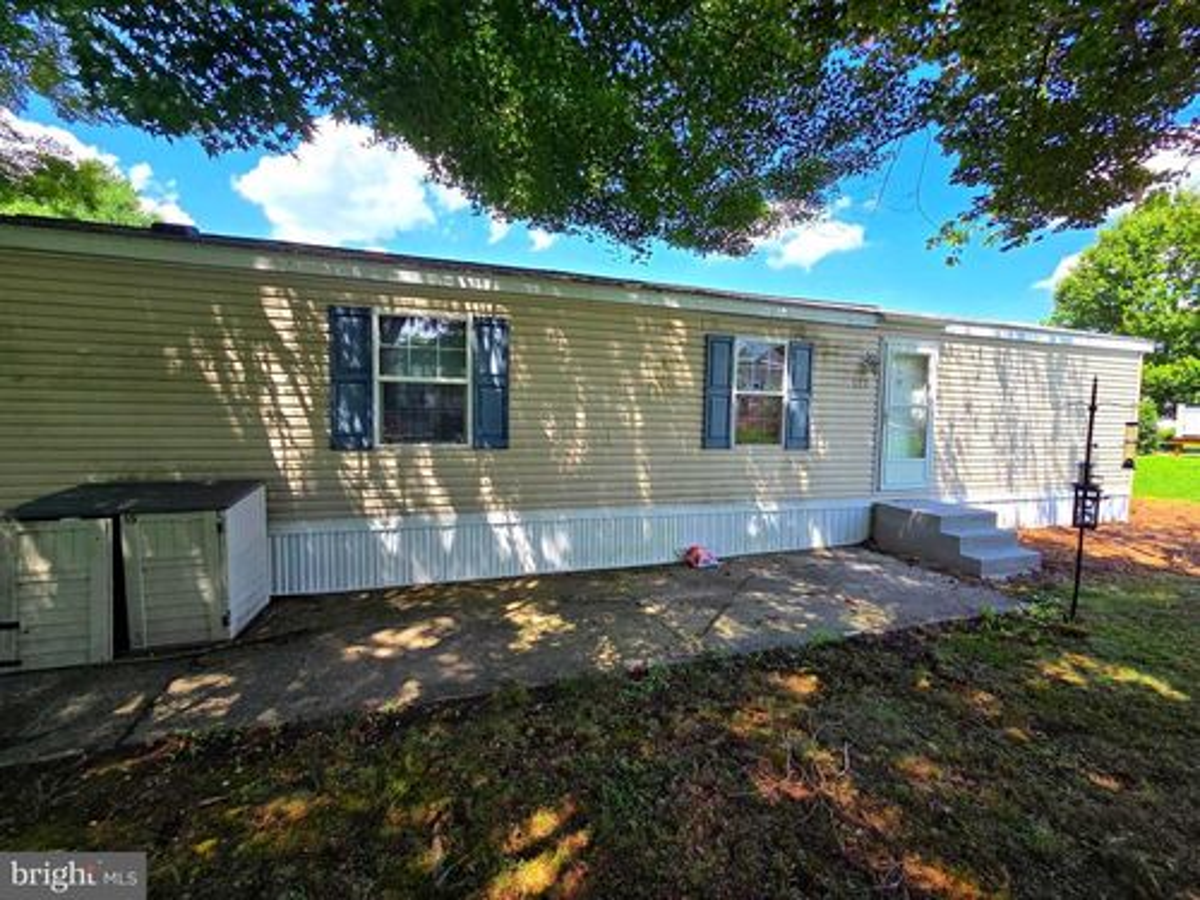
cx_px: 600
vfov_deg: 89.9
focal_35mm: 13
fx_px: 451
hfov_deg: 106.2
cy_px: 450
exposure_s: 1/645
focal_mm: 2.2
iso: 50
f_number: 2.2
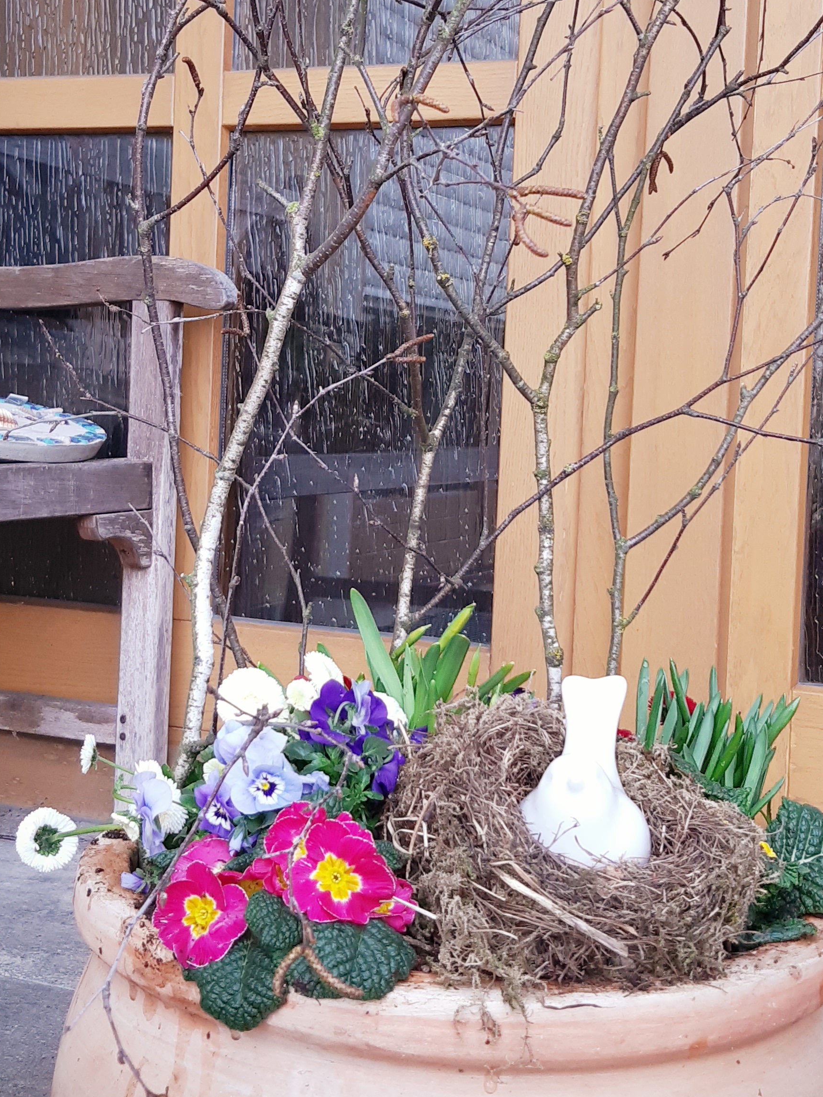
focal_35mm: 52
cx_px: 421
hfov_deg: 28.0
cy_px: 429
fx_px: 1648
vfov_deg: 36.7
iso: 50
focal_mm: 3.92
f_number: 1.7
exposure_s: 1/100
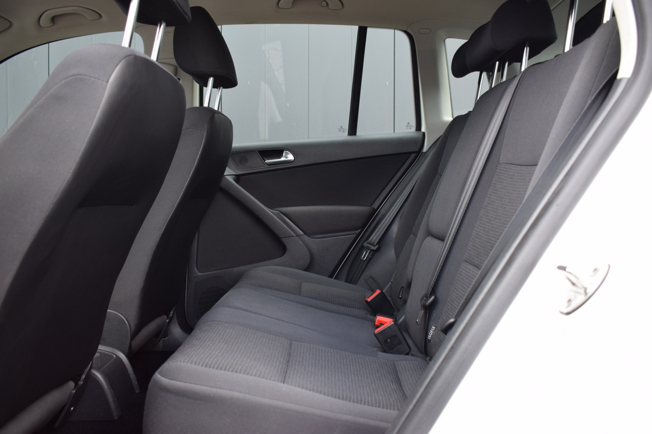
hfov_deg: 57.2
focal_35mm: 33
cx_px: 326
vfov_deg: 40.0
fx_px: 598
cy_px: 217
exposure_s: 1/100
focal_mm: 22
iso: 400
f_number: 5
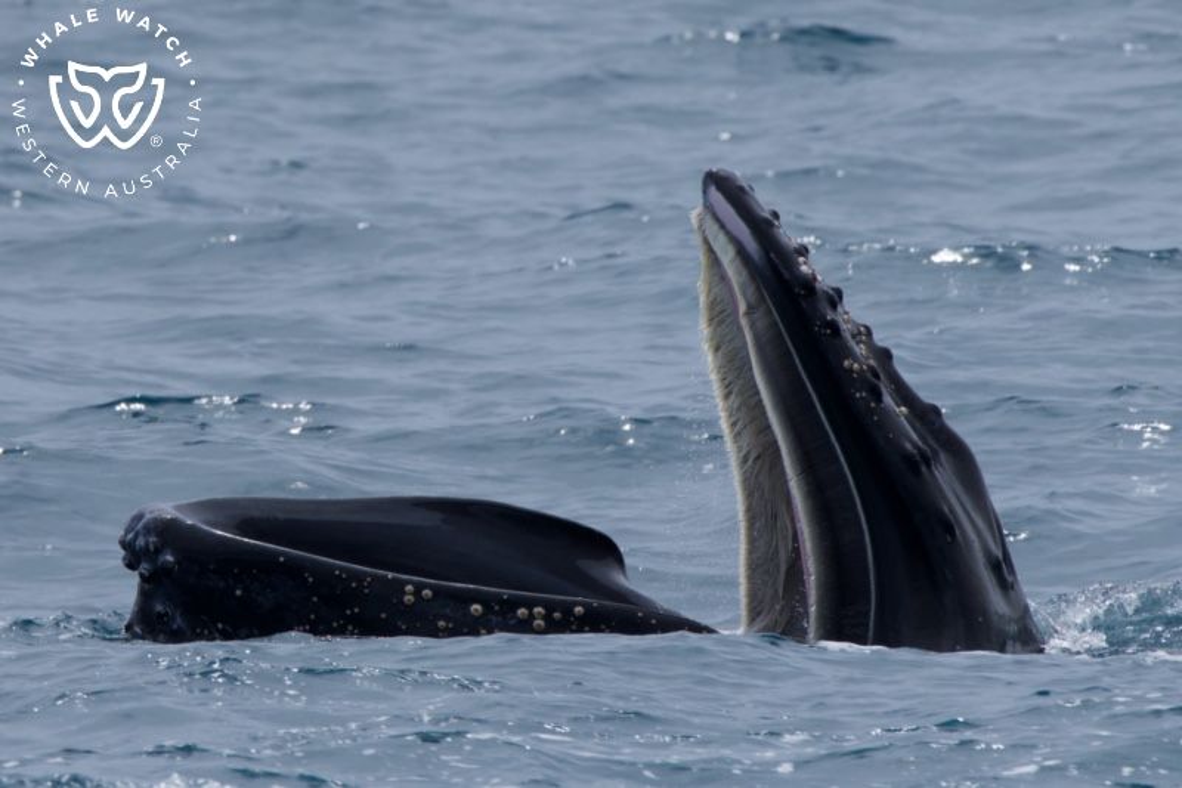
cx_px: 591
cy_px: 394
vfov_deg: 2.3
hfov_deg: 3.4
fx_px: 19695
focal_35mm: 600
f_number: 8
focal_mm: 600
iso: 800
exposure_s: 1/3200
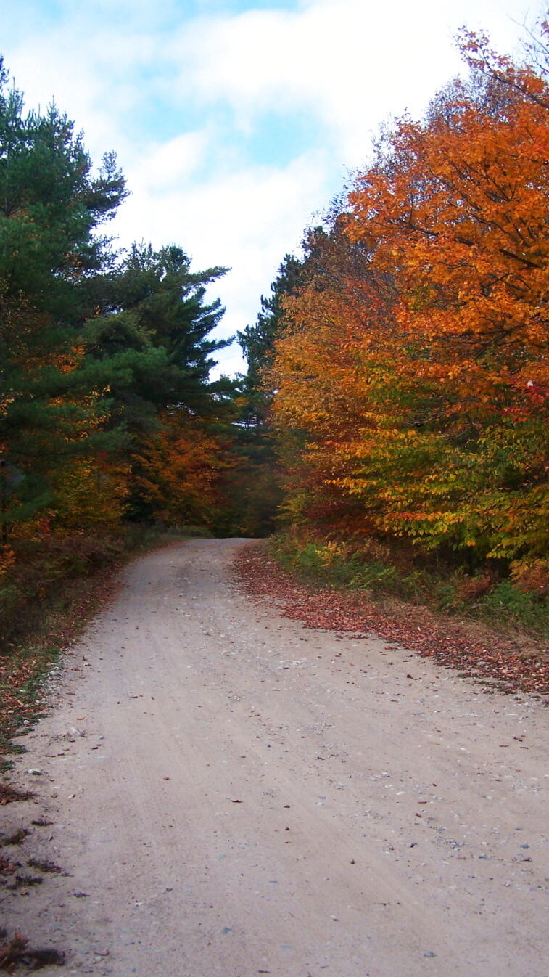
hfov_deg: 28.3
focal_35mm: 42
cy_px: 487
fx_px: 1087
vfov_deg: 48.4
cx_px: 284
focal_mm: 6.3
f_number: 2.8
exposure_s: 1/800
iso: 80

————

- [Written task]
Output each record verbatim and leave out its pictures.

- [Your solution]
cx_px: 600
vfov_deg: 89.9
focal_35mm: 13
fx_px: 451
hfov_deg: 106.2
cy_px: 450
exposure_s: 1/645
focal_mm: 2.2
iso: 50
f_number: 2.2
focal_35mm: 52
cx_px: 421
hfov_deg: 28.0
cy_px: 429
fx_px: 1648
vfov_deg: 36.7
iso: 50
focal_mm: 3.92
f_number: 1.7
exposure_s: 1/100
hfov_deg: 57.2
focal_35mm: 33
cx_px: 326
vfov_deg: 40.0
fx_px: 598
cy_px: 217
exposure_s: 1/100
focal_mm: 22
iso: 400
f_number: 5
cx_px: 591
cy_px: 394
vfov_deg: 2.3
hfov_deg: 3.4
fx_px: 19695
focal_35mm: 600
f_number: 8
focal_mm: 600
iso: 800
exposure_s: 1/3200
hfov_deg: 28.3
focal_35mm: 42
cy_px: 487
fx_px: 1087
vfov_deg: 48.4
cx_px: 284
focal_mm: 6.3
f_number: 2.8
exposure_s: 1/800
iso: 80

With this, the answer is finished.